By Gloria Dickie and Simon Jessop
LONDON (Reuters) – With rising seas threatening the Samoan village of Lalomalava, the South Pacific island nation used climate adaptation financing in the 2010s to build a seawall that would help protect homes and a main tourism resort.
But the barrier, once built, wasn’t long enough to shield the entire village, leaving some families to face even bigger waves diverted along the shore. And the tourists weren’t thrilled about the rock walls that replaced the resort’s sandy beaches.
This is just one of many cases of climate financing gone awry, according to a major report published on Monday by the U.N. Intergovernmental Panel on Climate Change. While urging every nation to prepare now for a warmer world, the report also warns that poorly laid plans — or what it calls “maladaptation” — can backfire badly and unintentionally cause even more trouble for communities and for nature.
With millions of dollars being spent on everything from restoring wetlands to replanting storm-buffering mangrove stands, the report warned that projects poorly done can “create lock-ins of vulnerability, exposure and risks that are difficult and expensive to change and exacerbate existing inequalities”.
Maladaptive projects can also waste a lot of money – a sore point given the shortfall in funding available for such ends. A U.N. report last year estimated developing countries would need up to $300 billion a year by 2030, and $500 billion a year by 2050, for adaptation alone — much more than the sums pledged so far by richer countries.
“We need to rethink adaptation,” said Lisa Schipper, an environmental social scientist at the University of Oxford and a lead author on the report.
As countries race to protect their communities and infrastructure from climate impacts, they need to weigh how climate change will develop.
Seawalls are among the most problematic proposals, the report says. They’re expensive to build and inflexible to change. They don’t work well on porous land, where water can simply seep up from the ground. And while they can protect some communities from sea level rise and storm surges, they also can push those impacts to unprotected neighbouring communities.
“In some places coastal infrastructure also does not take into account heavy rainfall and doesn’t leave enough space for the water to drain properly,” Schipper said. “It creates a new problem.”
Also potentially troubling were projects for planting trees in historically unforested areas or suppressing wildfires in naturally fire-adapted ecosystems. Some projects, such as energy-intensive water desalination, can lead to increased greenhouse gas emissions. And green infrastructure in cities is often located near high-income communities, leaving more vulnerable residents with fewer resources to cope on their own.

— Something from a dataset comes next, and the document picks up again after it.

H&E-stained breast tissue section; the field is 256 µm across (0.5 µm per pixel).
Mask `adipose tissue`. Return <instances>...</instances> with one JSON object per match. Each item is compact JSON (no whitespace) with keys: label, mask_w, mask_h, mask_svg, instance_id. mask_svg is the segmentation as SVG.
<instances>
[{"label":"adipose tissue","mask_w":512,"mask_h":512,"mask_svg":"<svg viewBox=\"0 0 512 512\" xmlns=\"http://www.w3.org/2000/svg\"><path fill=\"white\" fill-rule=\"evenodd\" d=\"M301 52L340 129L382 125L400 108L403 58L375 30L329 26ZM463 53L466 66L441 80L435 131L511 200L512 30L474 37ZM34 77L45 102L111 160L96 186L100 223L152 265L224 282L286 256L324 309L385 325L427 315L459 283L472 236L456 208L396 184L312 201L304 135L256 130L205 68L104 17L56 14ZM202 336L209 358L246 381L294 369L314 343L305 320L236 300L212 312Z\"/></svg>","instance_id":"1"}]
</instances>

“Green gentrification privileges wealthy urban residents in urban greening projects. It has a positive effect on property values,” said Winston Chow, a lead IPCC author and urban climate change scientist at Singapore Management University.
STRESS TESTING INVESTMENT
Acknowledging the need to spend the money carefully, the World Bank is now screening its operations for climate risks, and developing stress tests and guidelines for investments to factor in future climate change, said Stephane Hallegatte, a senior climate change advisor to the bank.
“We need adaptation strategies and policies that are robust and able to deliver benefits in a large range of possible futures, and not to fail catastrophically if the future is different from what we expect today,” Hallegatte said.
Other banks are following a similar thought process. The European Investment Bank launched its first dedicated Adaptation Plan in November, aiming to triple investment to 4 billion euros a year by 2025.
“It’s not about adapting to a snapshot in time, but understanding how the risk will change and evolve over time… to keep up with that evolution,” said Cinzia Losenno, climate adaptation lead at the EIB, the European Union’s lending arm.
Ultimately, there is no one-size-fits-all solution to climate challenges, and local communities need to be part of decision making, said Richard Dawson, an Earth systems engineer at Newcastle University and lead author on the IPCC report.
“We need to really think about what is the right adaptation strategy for [a particular] settlement,” he said. “The local approach is crucial.”